It’s the inside joke for those of us who grew up going to church.
The answer is always Jesus.
For every question we’re asked in church, the only true adequate response is Jesus.
We chuckled over this in high school.
I was meeting with my new doctor the other day, going over my history, like all good mental health physicians do, when I was asked the same question I’ve been asked by every doctor since this whole recovery process started.
How are you still functioning right now?
The truth is, the only people who know every detail of my past are the doctors who ask and my sister. At this point, no one has ever heard just how much I’ve walked through. I don’t tell people mostly because I don’t feel most people in my life are ready or able to hear the details without walking away damaged themselves. I care too much about my friends to put them through the details too soon.
But in order for the doctors to help me, they have to know, which is why they ask the questions they do.
Literally every doctor asks me how I’m thriving now. They look at me like I must hold the magical cure for adverse behavior.
I’ve been told I should be different. I should be leading a very different life right now. Or at the very least, I should be recovering from a very different life.

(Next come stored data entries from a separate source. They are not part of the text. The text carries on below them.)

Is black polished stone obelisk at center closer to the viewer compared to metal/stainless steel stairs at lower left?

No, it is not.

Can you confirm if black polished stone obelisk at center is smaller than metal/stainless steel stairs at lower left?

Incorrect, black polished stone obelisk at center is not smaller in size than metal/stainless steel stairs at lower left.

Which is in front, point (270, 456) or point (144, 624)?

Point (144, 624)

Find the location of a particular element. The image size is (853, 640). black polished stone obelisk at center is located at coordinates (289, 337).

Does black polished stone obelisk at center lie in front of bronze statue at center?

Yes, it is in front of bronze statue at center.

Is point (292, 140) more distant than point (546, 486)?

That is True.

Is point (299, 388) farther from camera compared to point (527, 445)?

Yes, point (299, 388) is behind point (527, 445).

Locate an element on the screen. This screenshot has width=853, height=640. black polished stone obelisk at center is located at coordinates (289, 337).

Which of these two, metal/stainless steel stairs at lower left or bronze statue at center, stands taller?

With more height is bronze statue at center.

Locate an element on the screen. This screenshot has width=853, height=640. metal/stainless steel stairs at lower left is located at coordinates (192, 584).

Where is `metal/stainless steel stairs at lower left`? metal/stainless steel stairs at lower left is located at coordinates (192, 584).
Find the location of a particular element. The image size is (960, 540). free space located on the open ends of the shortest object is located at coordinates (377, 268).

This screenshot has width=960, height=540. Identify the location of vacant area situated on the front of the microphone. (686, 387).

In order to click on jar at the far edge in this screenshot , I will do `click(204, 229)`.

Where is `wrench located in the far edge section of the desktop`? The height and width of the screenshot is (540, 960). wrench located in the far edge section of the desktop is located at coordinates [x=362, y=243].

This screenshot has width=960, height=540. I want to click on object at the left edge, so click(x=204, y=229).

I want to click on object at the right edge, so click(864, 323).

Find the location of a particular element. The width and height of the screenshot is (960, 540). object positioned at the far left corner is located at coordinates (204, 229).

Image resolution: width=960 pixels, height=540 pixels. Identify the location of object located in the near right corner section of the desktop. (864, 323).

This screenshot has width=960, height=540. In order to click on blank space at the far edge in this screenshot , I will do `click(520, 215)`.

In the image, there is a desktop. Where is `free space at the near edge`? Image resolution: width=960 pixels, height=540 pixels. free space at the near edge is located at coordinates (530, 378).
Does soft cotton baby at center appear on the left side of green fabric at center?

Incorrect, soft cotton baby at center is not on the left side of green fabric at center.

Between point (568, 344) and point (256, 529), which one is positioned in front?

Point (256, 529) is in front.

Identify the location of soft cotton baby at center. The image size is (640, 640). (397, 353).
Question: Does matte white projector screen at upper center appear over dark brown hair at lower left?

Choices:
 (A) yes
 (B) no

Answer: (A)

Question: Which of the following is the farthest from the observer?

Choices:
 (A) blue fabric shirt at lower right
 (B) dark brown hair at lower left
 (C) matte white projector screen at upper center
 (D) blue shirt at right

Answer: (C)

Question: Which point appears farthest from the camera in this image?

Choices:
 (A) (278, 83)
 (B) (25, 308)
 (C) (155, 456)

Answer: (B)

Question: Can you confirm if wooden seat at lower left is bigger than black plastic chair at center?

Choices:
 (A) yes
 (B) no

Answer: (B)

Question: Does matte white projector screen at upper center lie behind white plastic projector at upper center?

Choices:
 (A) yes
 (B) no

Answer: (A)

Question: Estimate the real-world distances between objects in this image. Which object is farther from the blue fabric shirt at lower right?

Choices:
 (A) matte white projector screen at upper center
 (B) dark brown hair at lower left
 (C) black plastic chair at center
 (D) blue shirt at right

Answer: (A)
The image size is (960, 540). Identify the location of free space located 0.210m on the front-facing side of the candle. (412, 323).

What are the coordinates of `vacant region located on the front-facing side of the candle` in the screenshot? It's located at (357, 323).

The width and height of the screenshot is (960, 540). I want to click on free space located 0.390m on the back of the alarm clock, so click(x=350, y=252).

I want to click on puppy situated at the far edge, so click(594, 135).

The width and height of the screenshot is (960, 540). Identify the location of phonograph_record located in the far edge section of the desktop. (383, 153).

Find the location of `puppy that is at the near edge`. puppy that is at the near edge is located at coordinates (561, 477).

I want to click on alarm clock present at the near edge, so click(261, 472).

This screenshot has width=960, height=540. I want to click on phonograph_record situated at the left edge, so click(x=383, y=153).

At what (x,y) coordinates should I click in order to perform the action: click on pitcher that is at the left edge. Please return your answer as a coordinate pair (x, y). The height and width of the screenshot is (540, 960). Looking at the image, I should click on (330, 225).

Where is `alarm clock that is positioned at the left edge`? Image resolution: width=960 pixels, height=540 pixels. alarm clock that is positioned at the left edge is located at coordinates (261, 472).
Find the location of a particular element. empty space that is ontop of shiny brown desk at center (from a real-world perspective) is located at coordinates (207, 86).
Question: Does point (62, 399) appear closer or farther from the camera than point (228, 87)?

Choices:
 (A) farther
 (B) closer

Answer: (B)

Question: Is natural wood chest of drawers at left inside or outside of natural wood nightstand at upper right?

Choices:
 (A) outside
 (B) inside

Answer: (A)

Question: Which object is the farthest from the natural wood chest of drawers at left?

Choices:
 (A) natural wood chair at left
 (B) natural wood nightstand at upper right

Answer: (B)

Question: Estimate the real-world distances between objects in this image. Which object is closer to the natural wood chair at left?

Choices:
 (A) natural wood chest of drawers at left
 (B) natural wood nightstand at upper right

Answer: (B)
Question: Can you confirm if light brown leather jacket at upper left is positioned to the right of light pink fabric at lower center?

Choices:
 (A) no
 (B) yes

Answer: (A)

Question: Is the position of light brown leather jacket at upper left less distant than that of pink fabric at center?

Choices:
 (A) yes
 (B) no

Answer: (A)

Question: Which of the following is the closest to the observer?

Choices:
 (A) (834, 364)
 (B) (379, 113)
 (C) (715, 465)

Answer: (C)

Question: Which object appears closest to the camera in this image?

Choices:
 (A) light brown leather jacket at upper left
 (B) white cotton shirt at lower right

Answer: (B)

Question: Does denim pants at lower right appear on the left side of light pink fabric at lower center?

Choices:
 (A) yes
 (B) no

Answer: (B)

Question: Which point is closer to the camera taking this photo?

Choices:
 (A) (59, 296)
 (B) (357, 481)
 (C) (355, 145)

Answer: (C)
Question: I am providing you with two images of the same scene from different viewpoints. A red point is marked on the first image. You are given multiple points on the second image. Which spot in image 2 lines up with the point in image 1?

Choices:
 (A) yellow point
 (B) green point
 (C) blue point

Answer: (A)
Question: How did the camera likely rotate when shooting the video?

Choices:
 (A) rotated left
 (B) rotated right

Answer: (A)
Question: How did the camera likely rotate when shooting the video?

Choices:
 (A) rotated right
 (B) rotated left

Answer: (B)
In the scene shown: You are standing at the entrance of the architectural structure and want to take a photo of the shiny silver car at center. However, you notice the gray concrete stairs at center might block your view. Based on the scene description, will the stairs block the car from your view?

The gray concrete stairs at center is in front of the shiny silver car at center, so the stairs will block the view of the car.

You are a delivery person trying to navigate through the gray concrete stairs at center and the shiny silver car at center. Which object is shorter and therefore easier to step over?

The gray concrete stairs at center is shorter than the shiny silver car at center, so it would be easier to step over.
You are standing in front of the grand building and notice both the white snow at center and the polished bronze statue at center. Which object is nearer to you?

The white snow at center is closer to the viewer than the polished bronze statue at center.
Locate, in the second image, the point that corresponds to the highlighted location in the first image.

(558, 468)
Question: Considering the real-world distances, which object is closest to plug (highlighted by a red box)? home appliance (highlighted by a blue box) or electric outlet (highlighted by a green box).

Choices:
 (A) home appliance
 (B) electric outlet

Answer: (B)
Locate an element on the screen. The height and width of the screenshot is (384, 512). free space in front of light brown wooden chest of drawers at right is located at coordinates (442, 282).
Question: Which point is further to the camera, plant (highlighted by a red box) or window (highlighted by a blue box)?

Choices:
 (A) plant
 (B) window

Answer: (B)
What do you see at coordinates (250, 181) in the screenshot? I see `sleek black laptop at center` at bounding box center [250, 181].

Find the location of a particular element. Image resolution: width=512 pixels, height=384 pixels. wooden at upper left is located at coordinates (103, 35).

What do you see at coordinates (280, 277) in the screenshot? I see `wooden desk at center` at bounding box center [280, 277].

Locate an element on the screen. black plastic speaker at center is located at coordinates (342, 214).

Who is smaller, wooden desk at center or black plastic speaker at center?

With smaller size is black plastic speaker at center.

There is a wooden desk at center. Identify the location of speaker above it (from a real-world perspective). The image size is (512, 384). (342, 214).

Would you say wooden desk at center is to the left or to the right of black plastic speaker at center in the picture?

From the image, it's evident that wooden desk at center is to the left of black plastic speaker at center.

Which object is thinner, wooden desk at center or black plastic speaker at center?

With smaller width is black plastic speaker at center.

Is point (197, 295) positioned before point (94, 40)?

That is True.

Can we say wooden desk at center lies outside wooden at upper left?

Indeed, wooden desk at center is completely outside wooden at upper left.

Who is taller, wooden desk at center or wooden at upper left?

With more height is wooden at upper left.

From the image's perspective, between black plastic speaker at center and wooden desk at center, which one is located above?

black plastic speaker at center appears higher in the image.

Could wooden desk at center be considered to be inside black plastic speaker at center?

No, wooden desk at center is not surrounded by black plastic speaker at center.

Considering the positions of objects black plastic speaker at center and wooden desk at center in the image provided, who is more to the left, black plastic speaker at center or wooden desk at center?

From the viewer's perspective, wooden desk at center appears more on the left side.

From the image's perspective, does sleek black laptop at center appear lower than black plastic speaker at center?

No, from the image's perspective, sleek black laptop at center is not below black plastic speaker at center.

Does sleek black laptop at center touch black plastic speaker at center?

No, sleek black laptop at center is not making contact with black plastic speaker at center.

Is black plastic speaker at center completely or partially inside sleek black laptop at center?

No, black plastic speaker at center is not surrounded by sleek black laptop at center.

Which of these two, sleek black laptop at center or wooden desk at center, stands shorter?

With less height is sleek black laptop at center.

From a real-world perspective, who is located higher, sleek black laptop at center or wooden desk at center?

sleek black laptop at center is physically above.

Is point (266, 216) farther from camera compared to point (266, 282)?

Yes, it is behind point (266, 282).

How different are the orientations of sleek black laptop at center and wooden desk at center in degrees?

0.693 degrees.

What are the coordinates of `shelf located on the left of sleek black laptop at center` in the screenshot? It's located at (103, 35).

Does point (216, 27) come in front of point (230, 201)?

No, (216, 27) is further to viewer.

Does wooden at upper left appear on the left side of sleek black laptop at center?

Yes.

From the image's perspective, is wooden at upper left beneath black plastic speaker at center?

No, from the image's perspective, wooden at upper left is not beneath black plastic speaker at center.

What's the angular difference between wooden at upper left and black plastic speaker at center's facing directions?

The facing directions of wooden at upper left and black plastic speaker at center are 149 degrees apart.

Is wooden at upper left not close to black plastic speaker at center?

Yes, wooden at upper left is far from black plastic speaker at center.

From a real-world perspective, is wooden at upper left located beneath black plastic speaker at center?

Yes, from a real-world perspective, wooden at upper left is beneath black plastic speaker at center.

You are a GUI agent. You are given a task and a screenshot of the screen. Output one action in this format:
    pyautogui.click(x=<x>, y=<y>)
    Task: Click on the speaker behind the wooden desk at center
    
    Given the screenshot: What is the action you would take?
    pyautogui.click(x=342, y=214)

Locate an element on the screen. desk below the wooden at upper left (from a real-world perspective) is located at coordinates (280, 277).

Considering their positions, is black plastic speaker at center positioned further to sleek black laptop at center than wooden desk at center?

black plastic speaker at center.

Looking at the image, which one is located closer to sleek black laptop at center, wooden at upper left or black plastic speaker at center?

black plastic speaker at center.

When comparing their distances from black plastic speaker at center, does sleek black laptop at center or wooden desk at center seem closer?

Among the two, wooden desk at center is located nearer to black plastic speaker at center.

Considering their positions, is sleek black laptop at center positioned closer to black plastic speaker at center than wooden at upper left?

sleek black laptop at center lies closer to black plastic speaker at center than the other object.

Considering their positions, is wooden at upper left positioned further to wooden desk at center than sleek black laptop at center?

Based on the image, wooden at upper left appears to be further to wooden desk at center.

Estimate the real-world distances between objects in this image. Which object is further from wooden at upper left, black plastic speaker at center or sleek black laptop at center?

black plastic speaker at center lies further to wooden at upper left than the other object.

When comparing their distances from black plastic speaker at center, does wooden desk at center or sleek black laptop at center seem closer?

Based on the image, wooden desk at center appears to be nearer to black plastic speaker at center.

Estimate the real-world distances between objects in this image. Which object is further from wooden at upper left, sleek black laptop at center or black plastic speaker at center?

But as of today, the only thing I am recovering from is a previously undiagnosed mental illness and current sugar hangover.
You are a peculiar woman. The doctor eyes me with a smile.
I swallow my anxiety. What do you mean? What had I done wrong? I clasp my hands, feeling dread.
You are brave. She responds. It takes a brave woman to live like you do with all the adversity you have experienced. It’s very impressive.
I try not to cry. I do not feel brave. I feel terrified. I have cried three times today and have begged God all day to give me peace to no avail.
Thank you is all I can muster.
What is your secret? The doctor asks with eager anticipation.
I want to groan. I am annoyed that God has still not granted me peace yet. My faith. Jesus.
She seems disappointed. They always do. No doctor I’ve met yet has been satisfied that Jesus is the reason I am not what I could’ve been.
But there’s nothing else I could say. Jesus is the only true adequate response.